As you evaluate your processes, make sure you are automating all tests, configuration changes, quality checks, and dependency gathering, taking special consideration for any repeatable process, even if it involves traditionally manual steps or approvals.
4. Eliminate complexity where you can
The complexity of a pipeline grows with the number of tools you use. Managing the process requires streamlining the many tasks involved in checking the final product.
In many cases, automation is built gradually and as needed. As a result, automation code is often spread across several tools making it harder to use and monitor. A solution that can offer an SLO-based orchestration framework is useful to help organizations streamline and automate the continuous delivery process. Having a central control plane for CD pipelines enables teams to keep all their automation code in one place.

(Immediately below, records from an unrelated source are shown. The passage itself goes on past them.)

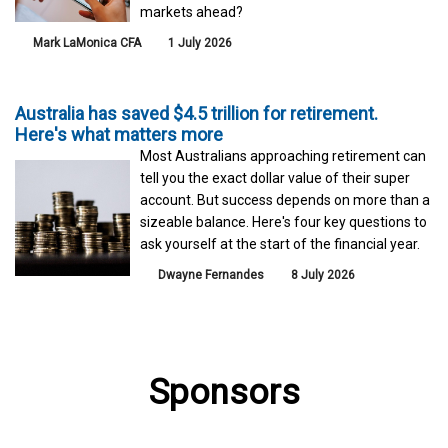
markets ahead?
Mark LaMonica CFA
1 July 2026
Australia has saved $4.5 trillion for retirement.
Here's what matters more
Most Australians approaching retirement can
tell you the exact dollar value of their super
account. But success depends on more than a
sizeable balance. Here's four key questions to
ask yourself at the start of the financial year.
Dwayne Fernandes
8 July 2026
Sponsors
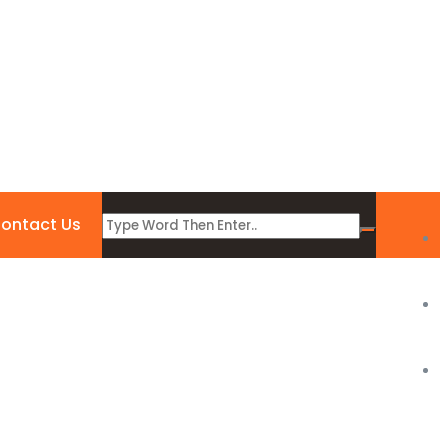
ontact Us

5. Establish observability and continuous monitoring
Establishing end-to-end observability for a highly dynamic, cloud-native CD pipeline is crucial for DevOps and SRE teams to deliver applications that meet agreed-upon SLOs. To avoid blind spots and establish efficient root-cause analysis of issues at any stage in the pipeline, teams need reliable telemetry that starts with metrics, logs, and traces, adds user experience data, and also includes the full context of processes upstream and downstream. The ability to capture code-level detail is also critical for debugging and troubleshooting.
As applications and services become more distributed and are based on more open-source technologies, this telemetry can come from many disparate sources, which all require their own instrumentation. Monitoring sources should be automatic and continuous, and flexible enough to deal with continuous updates.

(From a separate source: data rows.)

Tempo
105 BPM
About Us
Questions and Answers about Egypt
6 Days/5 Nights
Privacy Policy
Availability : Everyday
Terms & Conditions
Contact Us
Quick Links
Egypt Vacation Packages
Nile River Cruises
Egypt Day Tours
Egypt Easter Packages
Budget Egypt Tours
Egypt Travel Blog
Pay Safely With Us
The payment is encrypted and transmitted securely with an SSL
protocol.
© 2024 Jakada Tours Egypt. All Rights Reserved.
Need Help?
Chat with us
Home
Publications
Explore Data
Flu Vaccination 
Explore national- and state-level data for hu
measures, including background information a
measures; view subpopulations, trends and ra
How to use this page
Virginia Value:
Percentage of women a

Use automation and intelligence to orchestrate the software development lifecycle
Observability data, such as metrics, logs, traces, user data, and business context, can help you acquire these metrics from your build and test systems directly and automatically. A single observability platform enables you to bypass the clutter and blind spots caused by using many disparate tools and data sources.

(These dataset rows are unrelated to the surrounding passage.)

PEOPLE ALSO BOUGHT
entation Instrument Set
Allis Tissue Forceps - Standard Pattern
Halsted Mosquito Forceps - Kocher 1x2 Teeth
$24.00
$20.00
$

To achieve faster time to value with optimized CI/CD pipelines, organizations need intelligent, automated quality gates and SLO-based evaluation so code can automatically progress through the delivery pipeline once it passes pre-defined quality checks. An enterprise-grade control plane that can orchestrate CI, CD, and remediation workflows automatically is essential for managing the cloud-native application life cycle at scale.
That’s why Dynatrace released the Cloud Automation Module, which brings a commercial version of Keptn, the open-source, cloud-native, lifecycle orchestration control plane, to the core Dynatrace platform so teams can automate the entire software development life cycle for faster innovation with less risk.
Quality gates defined using Dynatrace Cloud Automation make it possible to automate the process of evaluating service level indicators and deliver software increments to the next stage in the CD pipeline only once SLOs are met. This observability and pipeline orchestration help teams identify quality issues earlier in the software life cycle, speed up delivery times, and deliver better customer experiences.